Auf der Website des Büros für religiöse Angelegenheiten hieß es nur, das Büro nehme die Vorwürfe sehr ernst und wolle „eine rasche Klärung der Sache“. Genauere Angaben zu den Vorwürfen wurden nicht gemacht. Doch die chinesischen Medien überschlagen sich bereits mit Spekulationen.

Diebstahl, Mafia, Vergewaltigung

Ins Rollen gebracht haben soll die Causa ein ehemaliger Shaolin-Mönch, der unter dem Pseudonym Shi Zhengyi behauptet, der Abt habe mehrere Identitäten, Verhältnisse mit Frauen und Tempelvermögen veruntreut, wie die chinesische Onlineplattform China.org berichtet. Unterlagen sollen belegen, dass der Abt über das Ausstellen von gefälschten Rezepten Geld lukrierte.
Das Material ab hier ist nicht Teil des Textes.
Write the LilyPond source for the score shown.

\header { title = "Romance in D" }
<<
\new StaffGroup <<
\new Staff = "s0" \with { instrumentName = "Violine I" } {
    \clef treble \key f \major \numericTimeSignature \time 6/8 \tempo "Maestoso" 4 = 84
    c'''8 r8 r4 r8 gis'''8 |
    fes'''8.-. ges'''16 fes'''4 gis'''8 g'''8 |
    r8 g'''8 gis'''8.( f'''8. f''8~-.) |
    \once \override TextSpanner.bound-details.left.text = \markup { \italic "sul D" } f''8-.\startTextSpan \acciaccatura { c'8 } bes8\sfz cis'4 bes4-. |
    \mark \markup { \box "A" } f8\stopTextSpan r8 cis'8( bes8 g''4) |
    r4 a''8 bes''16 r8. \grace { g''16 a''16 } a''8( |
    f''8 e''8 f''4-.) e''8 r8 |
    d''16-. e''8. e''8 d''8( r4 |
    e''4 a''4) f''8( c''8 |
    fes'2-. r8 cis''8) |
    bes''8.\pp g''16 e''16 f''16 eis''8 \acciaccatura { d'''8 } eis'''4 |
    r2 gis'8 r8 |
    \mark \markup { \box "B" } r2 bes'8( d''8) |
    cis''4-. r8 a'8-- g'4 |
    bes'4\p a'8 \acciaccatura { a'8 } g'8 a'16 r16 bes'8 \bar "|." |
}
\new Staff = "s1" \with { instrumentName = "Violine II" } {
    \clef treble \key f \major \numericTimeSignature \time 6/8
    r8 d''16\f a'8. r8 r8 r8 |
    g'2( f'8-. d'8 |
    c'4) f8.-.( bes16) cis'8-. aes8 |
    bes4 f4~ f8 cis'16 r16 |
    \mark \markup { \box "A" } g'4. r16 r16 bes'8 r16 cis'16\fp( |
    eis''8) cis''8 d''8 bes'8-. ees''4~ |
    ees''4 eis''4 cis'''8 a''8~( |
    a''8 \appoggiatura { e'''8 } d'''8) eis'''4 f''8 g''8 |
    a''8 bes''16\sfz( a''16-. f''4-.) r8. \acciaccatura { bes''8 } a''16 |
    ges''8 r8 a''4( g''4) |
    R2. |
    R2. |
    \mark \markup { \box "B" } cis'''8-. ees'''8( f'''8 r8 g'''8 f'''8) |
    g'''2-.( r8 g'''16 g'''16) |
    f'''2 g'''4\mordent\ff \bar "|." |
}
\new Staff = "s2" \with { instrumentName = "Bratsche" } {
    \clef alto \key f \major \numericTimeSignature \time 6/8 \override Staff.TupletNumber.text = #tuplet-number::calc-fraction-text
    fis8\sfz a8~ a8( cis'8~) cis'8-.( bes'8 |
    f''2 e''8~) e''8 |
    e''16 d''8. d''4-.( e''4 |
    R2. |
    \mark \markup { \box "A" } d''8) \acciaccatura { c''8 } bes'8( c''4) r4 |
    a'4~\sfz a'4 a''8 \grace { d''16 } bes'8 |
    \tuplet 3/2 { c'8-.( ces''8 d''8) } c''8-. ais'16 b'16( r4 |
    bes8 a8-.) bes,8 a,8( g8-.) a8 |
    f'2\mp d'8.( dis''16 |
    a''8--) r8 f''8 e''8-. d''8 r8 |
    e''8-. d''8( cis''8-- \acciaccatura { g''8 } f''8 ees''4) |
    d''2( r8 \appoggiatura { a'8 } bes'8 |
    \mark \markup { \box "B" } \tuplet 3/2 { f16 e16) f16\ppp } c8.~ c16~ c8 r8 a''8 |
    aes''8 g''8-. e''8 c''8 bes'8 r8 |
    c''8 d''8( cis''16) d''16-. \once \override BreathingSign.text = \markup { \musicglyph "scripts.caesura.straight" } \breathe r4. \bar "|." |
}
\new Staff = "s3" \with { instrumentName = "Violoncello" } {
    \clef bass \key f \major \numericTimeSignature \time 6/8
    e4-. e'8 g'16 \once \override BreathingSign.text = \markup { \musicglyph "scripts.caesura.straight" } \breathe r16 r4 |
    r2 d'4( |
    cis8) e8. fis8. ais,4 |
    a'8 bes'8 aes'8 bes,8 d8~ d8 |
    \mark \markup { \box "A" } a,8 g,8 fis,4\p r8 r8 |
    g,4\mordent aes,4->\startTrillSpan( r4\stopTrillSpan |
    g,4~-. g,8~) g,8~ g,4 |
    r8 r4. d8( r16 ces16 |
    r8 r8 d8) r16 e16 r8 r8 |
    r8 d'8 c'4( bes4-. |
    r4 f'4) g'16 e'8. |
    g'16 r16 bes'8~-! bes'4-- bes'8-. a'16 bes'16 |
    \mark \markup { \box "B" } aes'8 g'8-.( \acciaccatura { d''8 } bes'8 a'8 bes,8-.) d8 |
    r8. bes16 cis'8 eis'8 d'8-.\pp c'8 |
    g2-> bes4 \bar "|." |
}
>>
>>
Zudem soll Yongxin in den späten 1980er Jahren wegen des Diebstahls von Reliquien und der Gründung einer mafiaähnlichen Bande aus dem Shaolin-Tempel ausgeschlossen worden sein.

Jackie Chan und Shi Yongxin

Reuters/Donald Chan

Yongxin zeigt sich gerne mit Prominenten wie Schauspieler Jackie Chan

Unter falschem Namen soll er sich dann die Position des Abts „erschlichen“ haben. 1988 soll Yongxin - zu dem Zeitpunkt noch nicht Abt - eine Nonne vergewaltigt und zwei Jahre später mit einer anderen Frau eine Tochter gezeugt haben. 2000 soll er erneut ein Kind gezeugt haben, das jedoch abgetrieben wurde. Heute soll er mit der Leiterin des Nonnenklosters, Shi Yanjie, zusammenleben und mit ihr eine sechsjährige Tochter haben.

Tempel wehrt sich gegen „unwahre Gerüchte“

In einer Stellungnahme sprach die Buddhistische Vereinigung in China von „Schaden für das Image des chinesischen Buddhismus“. Der Shaolin-Tempel bezeichnete die Vorwürfe auf seiner Website als „unwahre Gerüchte“, die darauf abzielen würden, dem Zen-Buddhismus zu schaden. Der Tempel habe bereits rechtliche Schritte eingeleitet.

Kritik an Luxushotel und Shaolin-Golfplatz

Yongxin sorgte Anfang des Jahres für Schlagzeilen, als er die Pläne für einen millionenschweren Shaolin-Komplex in Australien öffentlich machte. Das Projekt umfasst einen Tempel, ein Luxushotel, eine Kung-Fu-Schule und einen Golfplatz. Im Internet musste sich Yongxin dafür viel Häme gefallen lassen. „Andere religiöse Organisationen bauen Krankenhäuser oder Schulen. Nur unsere ist eine Ausnahme“, ätzen chinesische Blogger. 2009 versuchte der Abt sogar mit den Shaolin an die Börse zu gehen, musste das Vorhaben aber wegen heftiger Kritik abblasen.

Yongxin verteidigte die aggressive Kommerzialisierung der Shaolin damit, dass das der beste Weg sei, die buddhistischen Werte weltweit zu vermitteln. So schickt er die Mönche regelmäßig auf Welttournee und beteiligt sich an der Produktion von Kampfkunstfilmen.